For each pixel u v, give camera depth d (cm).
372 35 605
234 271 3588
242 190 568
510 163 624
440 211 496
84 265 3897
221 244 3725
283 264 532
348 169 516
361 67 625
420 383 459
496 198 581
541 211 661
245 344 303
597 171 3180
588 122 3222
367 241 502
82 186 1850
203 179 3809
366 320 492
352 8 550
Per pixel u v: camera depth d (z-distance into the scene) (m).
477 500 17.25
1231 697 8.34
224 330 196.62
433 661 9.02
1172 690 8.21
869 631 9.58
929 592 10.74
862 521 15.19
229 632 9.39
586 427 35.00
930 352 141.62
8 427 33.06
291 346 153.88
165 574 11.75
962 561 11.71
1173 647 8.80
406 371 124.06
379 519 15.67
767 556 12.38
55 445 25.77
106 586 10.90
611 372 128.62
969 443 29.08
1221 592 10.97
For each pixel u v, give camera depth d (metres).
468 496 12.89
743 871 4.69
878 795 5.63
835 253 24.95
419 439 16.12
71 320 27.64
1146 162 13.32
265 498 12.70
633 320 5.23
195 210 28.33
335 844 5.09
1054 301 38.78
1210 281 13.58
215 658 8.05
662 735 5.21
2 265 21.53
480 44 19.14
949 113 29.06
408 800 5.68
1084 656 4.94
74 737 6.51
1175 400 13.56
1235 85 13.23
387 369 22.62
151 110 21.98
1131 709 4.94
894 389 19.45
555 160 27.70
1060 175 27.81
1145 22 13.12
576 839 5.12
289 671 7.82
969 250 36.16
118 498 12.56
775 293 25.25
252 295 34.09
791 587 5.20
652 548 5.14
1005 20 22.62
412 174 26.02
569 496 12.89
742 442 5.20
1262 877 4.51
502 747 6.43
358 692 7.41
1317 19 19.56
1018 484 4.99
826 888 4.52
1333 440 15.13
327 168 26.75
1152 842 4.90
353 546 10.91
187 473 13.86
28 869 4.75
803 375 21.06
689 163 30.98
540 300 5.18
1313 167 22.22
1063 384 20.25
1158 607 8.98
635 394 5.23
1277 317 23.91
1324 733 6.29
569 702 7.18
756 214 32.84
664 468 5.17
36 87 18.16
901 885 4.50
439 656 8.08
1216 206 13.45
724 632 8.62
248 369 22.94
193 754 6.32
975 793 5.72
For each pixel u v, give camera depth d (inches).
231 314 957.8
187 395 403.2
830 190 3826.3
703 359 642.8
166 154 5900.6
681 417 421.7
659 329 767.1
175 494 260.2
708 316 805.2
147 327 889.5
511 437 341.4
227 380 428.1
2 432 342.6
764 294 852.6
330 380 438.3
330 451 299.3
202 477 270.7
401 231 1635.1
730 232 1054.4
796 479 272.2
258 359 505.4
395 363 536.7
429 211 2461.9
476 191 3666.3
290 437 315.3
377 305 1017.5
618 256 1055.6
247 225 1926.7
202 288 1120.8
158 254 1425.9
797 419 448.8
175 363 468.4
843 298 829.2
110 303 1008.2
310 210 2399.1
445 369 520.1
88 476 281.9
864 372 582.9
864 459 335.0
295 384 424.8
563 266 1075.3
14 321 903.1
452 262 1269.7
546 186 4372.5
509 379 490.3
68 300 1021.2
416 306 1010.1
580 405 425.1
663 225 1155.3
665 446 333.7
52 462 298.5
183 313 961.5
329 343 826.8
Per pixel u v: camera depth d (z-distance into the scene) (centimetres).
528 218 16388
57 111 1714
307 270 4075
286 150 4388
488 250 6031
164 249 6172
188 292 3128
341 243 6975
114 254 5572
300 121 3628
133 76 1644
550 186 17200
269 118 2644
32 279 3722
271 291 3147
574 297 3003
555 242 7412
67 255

■ Exercise objective ■
Print out the complete data above, character for character.

■ Exercise solution ■
For each pixel u v, give camera depth d (cm).
372 35 605
234 271 3588
242 190 568
510 163 624
440 211 496
84 265 3897
221 244 3725
283 264 532
348 169 516
361 67 625
420 383 459
496 198 581
541 211 661
245 344 303
597 171 3180
588 122 3222
367 241 502
82 186 1850
203 179 3809
366 320 492
352 8 550
Per pixel u v: camera depth d (z-distance into the scene) (m).
477 500 17.25
1231 697 8.34
224 330 196.62
433 661 9.02
1172 690 8.21
869 631 9.58
929 592 10.74
862 521 15.19
229 632 9.39
586 427 35.00
930 352 141.62
8 427 33.06
291 346 153.88
165 574 11.75
962 561 11.71
1173 647 8.80
406 371 124.06
379 519 15.67
767 556 12.38
55 445 25.77
106 586 10.90
611 372 128.62
969 443 29.08
1221 592 10.97
For each pixel u v, give camera depth d (metres).
468 496 12.89
743 871 4.69
878 795 5.63
835 253 24.95
419 439 16.12
71 320 27.64
1146 162 13.32
265 498 12.70
633 320 5.23
195 210 28.33
335 844 5.09
1054 301 38.78
1210 281 13.58
215 658 8.05
662 735 5.21
2 265 21.53
480 44 19.14
949 113 29.06
408 800 5.68
1084 656 4.94
74 737 6.51
1175 400 13.56
1235 85 13.23
387 369 22.62
151 110 21.98
1131 709 4.94
894 389 19.45
555 160 27.70
1060 175 27.81
1145 22 13.12
576 839 5.12
289 671 7.82
969 250 36.16
118 498 12.56
775 293 25.25
252 295 34.09
791 587 5.20
652 548 5.14
1005 20 22.62
412 174 26.02
569 496 12.89
742 442 5.20
1262 877 4.51
502 747 6.43
358 692 7.41
1317 19 19.56
1018 484 4.99
826 888 4.52
1333 440 15.13
327 168 26.75
1152 842 4.90
353 546 10.91
187 473 13.86
28 869 4.75
803 375 21.06
689 163 30.98
540 300 5.18
1313 167 22.22
1063 384 20.25
1158 607 8.98
635 394 5.23
1277 317 23.91
1324 733 6.29
569 702 7.18
756 214 32.84
664 468 5.17
36 87 18.16
901 885 4.50
439 656 8.08
1216 206 13.45
724 632 8.62
248 369 22.94
193 754 6.32
975 793 5.72
For each pixel u v, give camera depth d (inches).
231 314 957.8
187 395 403.2
830 190 3826.3
703 359 642.8
166 154 5900.6
681 417 421.7
659 329 767.1
175 494 260.2
708 316 805.2
147 327 889.5
511 437 341.4
227 380 428.1
2 432 342.6
764 294 852.6
330 380 438.3
330 451 299.3
202 477 270.7
401 231 1635.1
730 232 1054.4
796 479 272.2
258 359 505.4
395 363 536.7
429 211 2461.9
476 191 3666.3
290 437 315.3
377 305 1017.5
618 256 1055.6
247 225 1926.7
202 288 1120.8
158 254 1425.9
797 419 448.8
175 363 468.4
843 298 829.2
110 303 1008.2
310 210 2399.1
445 369 520.1
88 476 281.9
864 372 582.9
864 459 335.0
295 384 424.8
563 266 1075.3
14 321 903.1
452 262 1269.7
546 186 4372.5
509 379 490.3
68 300 1021.2
416 306 1010.1
580 405 425.1
663 225 1155.3
665 446 333.7
52 462 298.5
183 313 961.5
329 343 826.8
Per pixel u v: camera depth d (z-distance into the scene) (centimetres).
528 218 16388
57 111 1714
307 270 4075
286 150 4388
488 250 6031
164 249 6172
188 292 3128
341 243 6975
114 254 5572
300 121 3628
133 76 1644
550 186 17200
269 118 2644
32 279 3722
271 291 3147
574 297 3003
555 242 7412
67 255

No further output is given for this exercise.